The economy added 148,000 jobs in December, according to the latest data from the Labor Department, with the largest growth coming in the construction, manufacturing and health care industries.
The unemployment rate was 4.1 percent, unchanged from the previous month. The labor participation rate was 62.7 percent, also the same as in November.
The December figures closed out 2017 on a largely positive note, though some economists had expected larger jobs growth in the final month of the year.
So what does the December report mean for American workers? We asked experts to weigh in on the numbers, and what they meant for the economy as a whole in 2017.

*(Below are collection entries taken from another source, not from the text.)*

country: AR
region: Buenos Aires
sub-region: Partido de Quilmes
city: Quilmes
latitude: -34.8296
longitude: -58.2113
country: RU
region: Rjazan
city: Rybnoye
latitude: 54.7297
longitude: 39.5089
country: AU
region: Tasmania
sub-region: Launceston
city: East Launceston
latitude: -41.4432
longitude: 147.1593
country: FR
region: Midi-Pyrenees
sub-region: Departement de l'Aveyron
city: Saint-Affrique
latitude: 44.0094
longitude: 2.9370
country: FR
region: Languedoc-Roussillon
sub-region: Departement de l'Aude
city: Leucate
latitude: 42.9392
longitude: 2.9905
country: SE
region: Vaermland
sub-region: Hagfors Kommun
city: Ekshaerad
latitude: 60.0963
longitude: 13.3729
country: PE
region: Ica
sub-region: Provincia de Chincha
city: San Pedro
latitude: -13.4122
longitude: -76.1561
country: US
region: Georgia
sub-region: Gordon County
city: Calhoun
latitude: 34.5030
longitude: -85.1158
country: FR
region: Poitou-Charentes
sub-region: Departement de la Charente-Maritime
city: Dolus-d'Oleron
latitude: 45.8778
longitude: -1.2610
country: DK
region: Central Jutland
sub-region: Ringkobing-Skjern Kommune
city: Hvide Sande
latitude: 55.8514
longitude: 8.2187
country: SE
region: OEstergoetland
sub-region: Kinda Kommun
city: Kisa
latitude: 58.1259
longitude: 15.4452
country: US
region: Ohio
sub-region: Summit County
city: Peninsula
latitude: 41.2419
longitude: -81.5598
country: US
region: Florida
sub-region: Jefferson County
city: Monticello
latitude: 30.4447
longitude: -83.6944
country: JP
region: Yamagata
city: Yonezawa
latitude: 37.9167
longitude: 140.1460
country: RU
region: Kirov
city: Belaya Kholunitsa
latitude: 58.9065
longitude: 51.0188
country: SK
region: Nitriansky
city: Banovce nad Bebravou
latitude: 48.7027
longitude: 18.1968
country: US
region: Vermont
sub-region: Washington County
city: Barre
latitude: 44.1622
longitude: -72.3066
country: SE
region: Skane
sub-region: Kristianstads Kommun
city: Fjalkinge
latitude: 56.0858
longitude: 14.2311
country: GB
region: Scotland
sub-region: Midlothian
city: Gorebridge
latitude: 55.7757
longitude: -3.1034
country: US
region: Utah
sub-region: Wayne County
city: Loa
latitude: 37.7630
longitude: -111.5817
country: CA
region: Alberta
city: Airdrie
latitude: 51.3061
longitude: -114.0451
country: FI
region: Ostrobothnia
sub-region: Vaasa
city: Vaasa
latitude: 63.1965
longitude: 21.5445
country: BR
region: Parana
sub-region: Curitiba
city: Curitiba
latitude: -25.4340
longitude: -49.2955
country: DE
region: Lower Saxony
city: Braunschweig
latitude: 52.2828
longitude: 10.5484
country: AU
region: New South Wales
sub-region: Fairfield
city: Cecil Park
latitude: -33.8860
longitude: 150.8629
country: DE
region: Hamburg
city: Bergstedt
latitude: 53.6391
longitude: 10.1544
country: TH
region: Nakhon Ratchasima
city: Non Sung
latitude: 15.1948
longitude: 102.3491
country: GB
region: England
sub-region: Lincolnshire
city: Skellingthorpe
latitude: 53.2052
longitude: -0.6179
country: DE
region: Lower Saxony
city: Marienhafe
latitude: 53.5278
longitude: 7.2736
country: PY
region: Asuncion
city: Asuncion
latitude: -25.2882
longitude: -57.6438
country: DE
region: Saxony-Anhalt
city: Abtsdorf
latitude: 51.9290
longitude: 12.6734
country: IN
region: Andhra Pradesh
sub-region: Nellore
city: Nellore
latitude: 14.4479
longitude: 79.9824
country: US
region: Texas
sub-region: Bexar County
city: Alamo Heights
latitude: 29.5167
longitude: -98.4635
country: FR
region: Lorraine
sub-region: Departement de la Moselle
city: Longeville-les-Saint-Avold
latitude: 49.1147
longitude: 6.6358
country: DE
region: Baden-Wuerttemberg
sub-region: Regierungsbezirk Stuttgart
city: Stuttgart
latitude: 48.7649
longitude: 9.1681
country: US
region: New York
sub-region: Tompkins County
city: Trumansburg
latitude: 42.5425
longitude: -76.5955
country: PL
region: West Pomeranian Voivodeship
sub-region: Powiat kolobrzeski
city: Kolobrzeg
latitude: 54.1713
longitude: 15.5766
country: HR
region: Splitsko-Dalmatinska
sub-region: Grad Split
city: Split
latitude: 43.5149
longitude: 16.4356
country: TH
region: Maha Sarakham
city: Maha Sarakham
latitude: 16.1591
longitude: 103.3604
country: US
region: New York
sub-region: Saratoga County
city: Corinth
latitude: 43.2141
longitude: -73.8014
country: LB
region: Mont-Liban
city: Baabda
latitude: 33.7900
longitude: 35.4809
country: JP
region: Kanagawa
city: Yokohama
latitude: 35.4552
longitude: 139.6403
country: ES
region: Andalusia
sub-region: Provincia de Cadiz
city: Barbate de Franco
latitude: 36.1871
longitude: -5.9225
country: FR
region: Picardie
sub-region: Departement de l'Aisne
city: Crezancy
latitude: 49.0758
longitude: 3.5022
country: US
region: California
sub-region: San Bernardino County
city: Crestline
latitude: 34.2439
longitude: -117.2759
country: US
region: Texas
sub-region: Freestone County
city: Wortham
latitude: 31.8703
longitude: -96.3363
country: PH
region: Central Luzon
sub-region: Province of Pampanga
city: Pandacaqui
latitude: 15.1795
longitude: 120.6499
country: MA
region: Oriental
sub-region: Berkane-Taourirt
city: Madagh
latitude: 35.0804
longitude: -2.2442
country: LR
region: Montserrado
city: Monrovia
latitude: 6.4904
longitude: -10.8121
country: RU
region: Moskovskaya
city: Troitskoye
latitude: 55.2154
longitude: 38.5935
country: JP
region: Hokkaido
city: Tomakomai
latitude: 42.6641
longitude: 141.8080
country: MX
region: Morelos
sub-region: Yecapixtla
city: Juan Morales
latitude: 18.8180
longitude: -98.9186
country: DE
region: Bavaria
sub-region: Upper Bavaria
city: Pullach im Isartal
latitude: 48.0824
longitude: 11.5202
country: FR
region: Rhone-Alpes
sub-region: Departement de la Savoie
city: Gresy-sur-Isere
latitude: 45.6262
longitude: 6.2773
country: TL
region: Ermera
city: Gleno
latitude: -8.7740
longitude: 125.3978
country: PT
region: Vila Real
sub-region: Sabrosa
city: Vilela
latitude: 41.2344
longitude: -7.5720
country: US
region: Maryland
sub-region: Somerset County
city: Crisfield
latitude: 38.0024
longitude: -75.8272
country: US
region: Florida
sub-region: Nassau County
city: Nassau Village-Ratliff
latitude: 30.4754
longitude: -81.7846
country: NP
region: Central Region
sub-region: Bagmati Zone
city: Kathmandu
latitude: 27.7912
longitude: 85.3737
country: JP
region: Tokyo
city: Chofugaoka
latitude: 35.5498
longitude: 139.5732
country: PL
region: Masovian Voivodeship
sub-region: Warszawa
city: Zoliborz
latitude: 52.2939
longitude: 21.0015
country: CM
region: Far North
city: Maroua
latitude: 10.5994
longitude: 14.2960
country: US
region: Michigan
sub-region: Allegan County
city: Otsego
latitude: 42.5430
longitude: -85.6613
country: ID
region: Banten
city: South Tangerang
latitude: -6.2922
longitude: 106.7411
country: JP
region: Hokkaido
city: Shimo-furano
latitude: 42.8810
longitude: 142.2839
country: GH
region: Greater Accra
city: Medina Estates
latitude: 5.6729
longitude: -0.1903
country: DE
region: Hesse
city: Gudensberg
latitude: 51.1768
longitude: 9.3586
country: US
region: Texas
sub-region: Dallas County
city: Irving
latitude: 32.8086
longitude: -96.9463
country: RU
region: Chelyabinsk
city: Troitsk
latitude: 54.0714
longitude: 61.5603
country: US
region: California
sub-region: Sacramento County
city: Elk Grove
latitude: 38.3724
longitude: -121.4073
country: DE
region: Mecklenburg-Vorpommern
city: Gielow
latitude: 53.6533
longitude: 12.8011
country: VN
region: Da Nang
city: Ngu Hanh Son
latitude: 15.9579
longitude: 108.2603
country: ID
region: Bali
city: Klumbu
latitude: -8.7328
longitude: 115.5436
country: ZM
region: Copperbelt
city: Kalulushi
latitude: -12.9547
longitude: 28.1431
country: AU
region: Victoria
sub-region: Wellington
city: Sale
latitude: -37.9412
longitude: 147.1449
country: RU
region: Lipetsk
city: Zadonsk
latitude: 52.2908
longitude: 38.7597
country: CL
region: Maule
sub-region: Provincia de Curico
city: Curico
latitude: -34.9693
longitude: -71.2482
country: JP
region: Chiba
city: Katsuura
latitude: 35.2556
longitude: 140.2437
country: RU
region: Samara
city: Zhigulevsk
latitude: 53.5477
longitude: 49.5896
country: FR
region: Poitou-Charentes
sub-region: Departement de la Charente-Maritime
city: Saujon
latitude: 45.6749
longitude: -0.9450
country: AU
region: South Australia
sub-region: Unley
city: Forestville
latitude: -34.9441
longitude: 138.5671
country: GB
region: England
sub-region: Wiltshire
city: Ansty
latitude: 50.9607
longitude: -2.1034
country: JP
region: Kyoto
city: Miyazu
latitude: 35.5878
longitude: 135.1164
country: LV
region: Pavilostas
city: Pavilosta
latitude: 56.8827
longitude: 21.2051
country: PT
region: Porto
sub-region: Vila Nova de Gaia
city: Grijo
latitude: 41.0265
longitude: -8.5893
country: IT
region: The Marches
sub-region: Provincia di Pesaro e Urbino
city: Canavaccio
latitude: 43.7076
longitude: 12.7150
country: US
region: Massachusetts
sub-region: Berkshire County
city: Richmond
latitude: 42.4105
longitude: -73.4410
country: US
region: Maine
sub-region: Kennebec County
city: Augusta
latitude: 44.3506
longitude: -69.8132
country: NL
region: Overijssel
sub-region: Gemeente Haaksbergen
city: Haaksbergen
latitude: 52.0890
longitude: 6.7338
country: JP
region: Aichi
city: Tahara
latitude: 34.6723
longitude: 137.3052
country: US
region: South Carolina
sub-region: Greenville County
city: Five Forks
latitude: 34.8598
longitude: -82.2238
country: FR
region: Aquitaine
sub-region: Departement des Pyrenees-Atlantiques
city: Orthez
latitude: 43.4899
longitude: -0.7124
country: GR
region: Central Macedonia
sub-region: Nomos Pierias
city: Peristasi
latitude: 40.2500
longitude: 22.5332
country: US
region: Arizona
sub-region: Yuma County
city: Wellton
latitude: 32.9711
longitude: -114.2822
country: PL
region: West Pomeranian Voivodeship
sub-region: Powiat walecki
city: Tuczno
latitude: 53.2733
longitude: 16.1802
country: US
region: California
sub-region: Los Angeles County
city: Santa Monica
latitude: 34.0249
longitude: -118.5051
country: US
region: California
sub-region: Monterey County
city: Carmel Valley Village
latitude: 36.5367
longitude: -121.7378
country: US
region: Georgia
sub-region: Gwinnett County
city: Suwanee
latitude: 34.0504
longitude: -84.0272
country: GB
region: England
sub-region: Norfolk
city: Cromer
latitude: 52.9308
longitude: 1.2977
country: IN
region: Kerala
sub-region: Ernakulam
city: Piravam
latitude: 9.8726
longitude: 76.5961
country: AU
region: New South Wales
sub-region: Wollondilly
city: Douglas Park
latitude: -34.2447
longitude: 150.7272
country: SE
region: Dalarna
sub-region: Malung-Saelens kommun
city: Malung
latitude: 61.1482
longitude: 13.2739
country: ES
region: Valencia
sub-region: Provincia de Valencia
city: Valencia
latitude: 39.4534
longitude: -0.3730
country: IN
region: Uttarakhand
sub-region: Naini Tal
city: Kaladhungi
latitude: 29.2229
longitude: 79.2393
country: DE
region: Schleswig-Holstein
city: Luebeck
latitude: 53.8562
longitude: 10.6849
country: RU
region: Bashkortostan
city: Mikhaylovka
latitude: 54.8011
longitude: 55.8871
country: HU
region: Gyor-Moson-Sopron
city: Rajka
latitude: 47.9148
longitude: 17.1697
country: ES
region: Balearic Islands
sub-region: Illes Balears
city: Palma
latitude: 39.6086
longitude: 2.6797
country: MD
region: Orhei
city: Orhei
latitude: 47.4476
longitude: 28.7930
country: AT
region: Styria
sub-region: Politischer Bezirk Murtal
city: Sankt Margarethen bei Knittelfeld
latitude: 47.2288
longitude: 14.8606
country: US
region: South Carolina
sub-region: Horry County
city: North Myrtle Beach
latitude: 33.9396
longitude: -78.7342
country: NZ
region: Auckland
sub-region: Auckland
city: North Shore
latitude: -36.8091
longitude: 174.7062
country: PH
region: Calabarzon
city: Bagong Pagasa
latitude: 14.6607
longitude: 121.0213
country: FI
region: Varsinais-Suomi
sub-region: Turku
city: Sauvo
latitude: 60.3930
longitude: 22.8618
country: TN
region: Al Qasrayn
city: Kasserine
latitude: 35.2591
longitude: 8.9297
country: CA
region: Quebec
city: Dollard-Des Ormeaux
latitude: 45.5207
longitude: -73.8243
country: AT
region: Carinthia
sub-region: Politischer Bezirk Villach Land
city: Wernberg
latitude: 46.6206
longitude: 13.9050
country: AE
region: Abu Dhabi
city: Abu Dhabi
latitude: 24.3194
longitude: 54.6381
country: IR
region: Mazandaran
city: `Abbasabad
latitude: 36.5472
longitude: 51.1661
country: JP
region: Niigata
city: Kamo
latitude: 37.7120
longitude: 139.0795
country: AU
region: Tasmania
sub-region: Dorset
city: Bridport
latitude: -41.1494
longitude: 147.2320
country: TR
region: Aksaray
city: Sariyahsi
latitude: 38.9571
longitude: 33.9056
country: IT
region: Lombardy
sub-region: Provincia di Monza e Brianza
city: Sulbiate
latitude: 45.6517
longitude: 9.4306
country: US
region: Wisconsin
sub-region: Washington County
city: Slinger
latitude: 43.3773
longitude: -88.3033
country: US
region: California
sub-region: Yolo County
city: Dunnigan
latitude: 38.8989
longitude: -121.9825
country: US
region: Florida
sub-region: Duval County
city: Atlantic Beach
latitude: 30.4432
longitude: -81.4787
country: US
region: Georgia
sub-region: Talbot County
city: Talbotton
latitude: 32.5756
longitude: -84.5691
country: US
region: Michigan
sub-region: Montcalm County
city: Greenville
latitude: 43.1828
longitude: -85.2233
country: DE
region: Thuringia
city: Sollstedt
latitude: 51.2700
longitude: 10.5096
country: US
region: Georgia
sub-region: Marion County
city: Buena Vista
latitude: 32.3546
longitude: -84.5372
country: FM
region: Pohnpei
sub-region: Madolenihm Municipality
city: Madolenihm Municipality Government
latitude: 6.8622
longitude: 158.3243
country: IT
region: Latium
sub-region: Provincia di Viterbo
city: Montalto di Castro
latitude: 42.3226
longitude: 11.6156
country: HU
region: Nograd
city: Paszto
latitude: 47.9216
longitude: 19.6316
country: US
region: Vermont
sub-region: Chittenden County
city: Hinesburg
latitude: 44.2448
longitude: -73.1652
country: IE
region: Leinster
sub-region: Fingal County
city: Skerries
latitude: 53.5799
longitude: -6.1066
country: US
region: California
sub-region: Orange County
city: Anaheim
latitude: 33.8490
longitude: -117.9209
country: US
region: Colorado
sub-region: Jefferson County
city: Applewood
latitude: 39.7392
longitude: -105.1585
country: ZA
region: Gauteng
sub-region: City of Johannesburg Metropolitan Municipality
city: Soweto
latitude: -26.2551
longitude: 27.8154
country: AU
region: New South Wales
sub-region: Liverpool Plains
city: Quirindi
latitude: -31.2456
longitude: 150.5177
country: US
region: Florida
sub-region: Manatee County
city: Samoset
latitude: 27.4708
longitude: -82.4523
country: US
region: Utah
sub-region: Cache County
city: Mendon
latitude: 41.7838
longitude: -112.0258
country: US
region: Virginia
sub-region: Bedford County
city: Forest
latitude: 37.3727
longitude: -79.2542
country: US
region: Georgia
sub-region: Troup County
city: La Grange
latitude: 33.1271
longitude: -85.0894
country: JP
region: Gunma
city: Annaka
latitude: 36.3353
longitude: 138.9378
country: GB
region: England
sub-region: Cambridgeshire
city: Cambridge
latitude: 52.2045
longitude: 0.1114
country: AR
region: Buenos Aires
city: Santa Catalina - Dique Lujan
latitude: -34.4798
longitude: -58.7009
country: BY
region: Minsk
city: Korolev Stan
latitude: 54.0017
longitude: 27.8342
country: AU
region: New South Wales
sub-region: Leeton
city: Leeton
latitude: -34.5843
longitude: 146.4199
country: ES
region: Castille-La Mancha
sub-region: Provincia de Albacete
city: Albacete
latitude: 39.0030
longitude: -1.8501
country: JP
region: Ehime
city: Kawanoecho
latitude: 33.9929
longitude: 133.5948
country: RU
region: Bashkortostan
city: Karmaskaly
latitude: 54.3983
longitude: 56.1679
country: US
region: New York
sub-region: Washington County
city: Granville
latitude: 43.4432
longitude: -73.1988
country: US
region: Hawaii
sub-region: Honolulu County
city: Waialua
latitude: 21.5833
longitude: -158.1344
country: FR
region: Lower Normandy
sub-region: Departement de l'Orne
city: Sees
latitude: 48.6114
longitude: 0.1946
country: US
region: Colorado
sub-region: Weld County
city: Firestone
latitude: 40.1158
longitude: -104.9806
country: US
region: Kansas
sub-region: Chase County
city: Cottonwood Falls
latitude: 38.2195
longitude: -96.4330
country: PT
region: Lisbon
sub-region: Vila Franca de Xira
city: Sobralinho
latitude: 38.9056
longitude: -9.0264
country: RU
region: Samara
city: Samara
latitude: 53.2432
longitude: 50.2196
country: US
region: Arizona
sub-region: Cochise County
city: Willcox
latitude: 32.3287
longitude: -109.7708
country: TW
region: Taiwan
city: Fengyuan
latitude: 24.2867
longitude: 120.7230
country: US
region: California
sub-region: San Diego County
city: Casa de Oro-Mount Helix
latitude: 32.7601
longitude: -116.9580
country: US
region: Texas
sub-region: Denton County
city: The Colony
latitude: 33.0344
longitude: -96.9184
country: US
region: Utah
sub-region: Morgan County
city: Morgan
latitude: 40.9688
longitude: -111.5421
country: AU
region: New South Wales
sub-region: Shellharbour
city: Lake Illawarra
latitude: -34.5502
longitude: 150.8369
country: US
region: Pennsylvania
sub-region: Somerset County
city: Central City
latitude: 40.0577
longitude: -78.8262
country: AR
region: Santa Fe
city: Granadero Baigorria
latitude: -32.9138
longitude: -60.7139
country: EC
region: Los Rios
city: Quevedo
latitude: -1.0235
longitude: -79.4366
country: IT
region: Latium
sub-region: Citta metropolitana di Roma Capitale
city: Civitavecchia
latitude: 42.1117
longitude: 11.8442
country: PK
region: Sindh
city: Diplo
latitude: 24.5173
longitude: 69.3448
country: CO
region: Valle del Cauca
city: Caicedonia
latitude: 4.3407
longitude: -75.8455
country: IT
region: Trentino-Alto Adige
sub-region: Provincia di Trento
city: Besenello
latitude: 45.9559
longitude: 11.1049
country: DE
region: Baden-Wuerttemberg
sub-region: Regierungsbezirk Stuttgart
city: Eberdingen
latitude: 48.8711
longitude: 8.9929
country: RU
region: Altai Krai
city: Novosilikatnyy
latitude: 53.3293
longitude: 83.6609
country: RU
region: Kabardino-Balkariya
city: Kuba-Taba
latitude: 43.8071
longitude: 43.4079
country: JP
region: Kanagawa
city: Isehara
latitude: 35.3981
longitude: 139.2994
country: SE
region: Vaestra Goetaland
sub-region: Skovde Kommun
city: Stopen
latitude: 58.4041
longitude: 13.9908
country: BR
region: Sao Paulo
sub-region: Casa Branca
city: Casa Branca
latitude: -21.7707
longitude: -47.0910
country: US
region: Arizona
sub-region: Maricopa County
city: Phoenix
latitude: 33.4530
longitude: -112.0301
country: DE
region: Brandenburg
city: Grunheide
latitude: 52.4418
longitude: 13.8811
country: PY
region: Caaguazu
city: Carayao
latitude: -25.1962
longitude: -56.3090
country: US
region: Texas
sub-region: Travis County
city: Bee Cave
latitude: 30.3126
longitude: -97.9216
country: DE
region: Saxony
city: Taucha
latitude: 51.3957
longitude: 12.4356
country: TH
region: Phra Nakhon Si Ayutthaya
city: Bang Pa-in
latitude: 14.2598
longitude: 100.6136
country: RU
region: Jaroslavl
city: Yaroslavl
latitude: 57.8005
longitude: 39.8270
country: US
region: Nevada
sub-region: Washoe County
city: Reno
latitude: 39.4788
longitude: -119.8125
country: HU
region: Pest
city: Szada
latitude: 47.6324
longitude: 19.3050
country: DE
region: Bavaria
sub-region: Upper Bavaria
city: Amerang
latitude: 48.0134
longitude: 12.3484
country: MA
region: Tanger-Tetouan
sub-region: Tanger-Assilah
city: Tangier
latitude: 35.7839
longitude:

The economy added an average of 174,000 jobs a month in 2017, down from the 186,000 jobs per month average in 2016, in former President Barack Obama’s last year in office. But
“that’s still quite respectable for the economic expansion which began in mid-2008,” said Mark Hamrick, Bankrate.com’s senior economic analyst. “Remember, it should take only about 80,000 to 100,000 jobs a month added just to keep pace with growth in the workforce (or to keep the jobless rate steady).”
Is the growth slowing down? In the first two quarters of 2017, the average year-over-year jobs growth was 1.6 percent, according to Douglas Holtz-Eakin, the president of the American Action Forum. That number fell to 1.4 percent in the third quarter, and the final year-over-year was also 1.4 percent, Holtz-Eakin said.
The retail industry took a hit, losing 20,000 jobs last month as consumers continued the trend of doing more shopping online. “That’s hard to swallow and suggests that there must be something odd in the seasonal adjustment,” Holtz-Eakin said.
The unemployment rate fell over the course of last year, from a high of 4.8 percent in January — President Donald Trump’s first month in office — to 4.1 percent in December. There’s room for the unemployment rate to fall even more, according to Elise Gould, a senior economist at the Economic Policy Institute.
In 2017, “the unemployment rate averaged 4.4 percent. But in 2000, the unemployment rate averaged 4.0 percent, and indeed fell below that for five months—with much higher rates of labor force participation and no pronounced acceleration of inflation,” Gould said. “Given that inflation remains below the Fed’s preferred target today, it seems safe to say that the unemployment rate can continue to fall.”
Wages are going up. Average hourly earnings increased in December by $0.09, ending at $26.63. Overall, average hourly earnings increased by 2.5 percent, or $0.65. That’s a good sign for workers — and for Trump, who promised to help working and middle class families.
Where do things stand, 10 years after the start of the Great Recession? Last month’s jobs report was a benchmark for economists, because it came on the 10th anniversary of the start of the Great Recession in 2007. By most measures, the economy has recovered since then, but there are some lingering areas of concern, such as the persistently low labor participation rate.
“This is an indication that there are still workers sitting on the sidelines who would be working or looking for work if job opportunities were stronger,” Gould said. The pre-recession economy in 2007 was not strong, Gould added, “making returning to pre-recession health an inadequate benchmark” when a better goal would be full employment.
It’s too early to know how the tax bill will impact the economy. The law took effect at the start of the month. Already, some companies have said they’ll pay workers more, but the bill’s overall effect remains unclear. For instance, “while the tax cut legislation should provide some benefit to the job market, aiding a variety of sectors and businesses, it does absolutely nothing to help address the nation’s skills gap,” Hamrick said.
What’s the outlook for 2018? Economists will watch several factors, including likely interest rate hikes by the Federal Reserve, and the 2018 midterm elections. “If Democrats take back control of either chamber from the Republicans, the environments surrounding business and financial markets could be in for disruption,” Hamrick said.
Growth over the past year represented “the Obama economy redux,” Holtz-Eakin said. “It sets the stage for a real test of the Trump administration policies in 2018, which should show faster growth in productivity, real wages and Gross Domestic Product.”